We lastly address the issue of whether the admission of evidence probative of the aggravated-arson charge prejudiced defendants’ trial. Referring to our earlier discussion of the arson and aggravated-arson statutes, one sees that while the presence or absence of people in a building is an element of aggravated arson, it is irrelevant to a charge of simple arson. Defendants claim that the admission of evidence that there were people in the building, including children, prejudiced their trial, requiring a reversal.

The record shows that during the assistant State’s Attorney’s examination of Minnie Williams he commented, “Of course, you didn’t want [your children] to die and perish.” In his opening statement, he told the jury that they would hear testimony that the Williams children were screaming as they exited the building.

We agree with defendants that where evidence in a criminal trial is erroneously admitted a court of review presumes such error to affect the result unless the remaining evidence is such that the jury could have reached no other conclusion than that of defendant’s guilt. People v. Hannon (1942), 381 Ill. 206, 212-13, 44 N.E.2d 923, 926; People v.

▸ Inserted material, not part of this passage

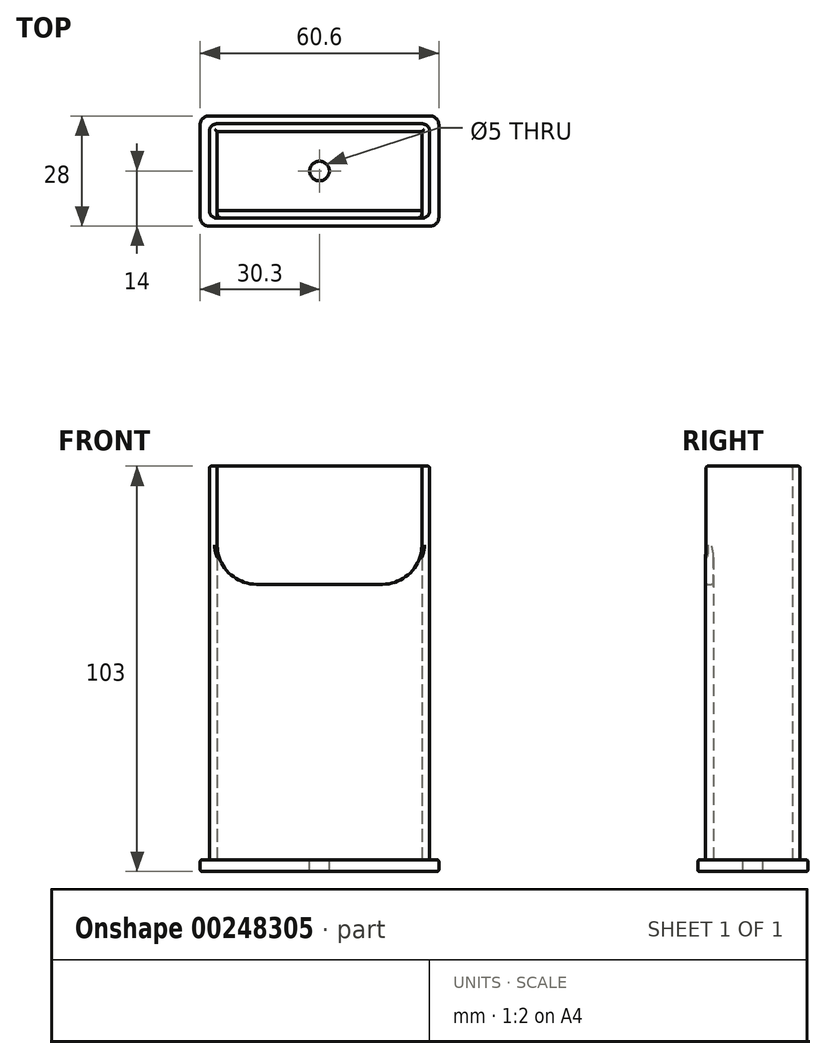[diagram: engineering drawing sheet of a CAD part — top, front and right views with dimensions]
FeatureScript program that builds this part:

Sisti (1967), 87 Ill. App. 2d 107, 112, 230 N.E.2d 500, 503.

In the instant case, we earlier held that the facts proved were consistent with defendants’ guilt and that no reasonable hypothesis of innocence arose from the evidence. We, therefore, also conclude that the jury could have reached no other conclusion than that of defendants’ guilt.

For the foregoing reasons, defendants’ convictions for arson are affirmed; their convictions for aggravated arson are reversed and the sentences imposed on the aggravated-arson convictions are vacated.

Affirmed in part and reversed in part and vacated in part.

LINN, P.J., and McMORROW, J., concur.